Stochastic is a price indicator that is part of the oscillators’ family. It is one of the most popular indicators among retail traders and we have designed this article in order to show you a simple method that could be applied to binary options as well. The method that we are going to show you is most often used for short-term opportunities, but if you intend to use it for longer duration binary options that are ok as well since the oscillator generates signals on every time frame.
General information about Stochastic
Stochastic is a technical indicator developed by George Lane in the ‘60s with the purpose to track the market momentum. It can be used to spot oversold and overbought conditions in the market. A level above 80% signals an overbought market, while a level below 20% signals oversold conditions.
How could you use Stochastic for binary options?
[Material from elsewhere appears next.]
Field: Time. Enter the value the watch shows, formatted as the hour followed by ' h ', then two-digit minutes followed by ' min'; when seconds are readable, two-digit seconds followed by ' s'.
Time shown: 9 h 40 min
The first thing you need to do is to find an instrument that has a clear directional bias. After you have managed to determine the direction of the market (this should be done on a higher time frame than you intend to trade) you need to go to a small time frame and find extreme conditions on the other side of the market.
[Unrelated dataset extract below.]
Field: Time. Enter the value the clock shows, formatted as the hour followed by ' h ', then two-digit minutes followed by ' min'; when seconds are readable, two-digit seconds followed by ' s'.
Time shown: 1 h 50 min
To give you an exact example, let’s assume that you have found a bullish trend on a 1h chart or 4h chart. You that go the 15 minutes chart or 5 minutes chart and spot the Stochastic oscillator giving you an oversold condition (around or below 20%). That usually means the market had consolidated after an impulsive move and a possible continuation higher could follow.
By placing your call when the Stochastic is oversold you can anticipate a new upward leg.
This is one of the simplest techniques you could use for effective binary options. If you are at the beginning with binary options and you find it hard to implement advanced strategies, try to stick to setups like this one as it could be much easier to trade.
Also, make sure to set up a risk management system and take that into account as well.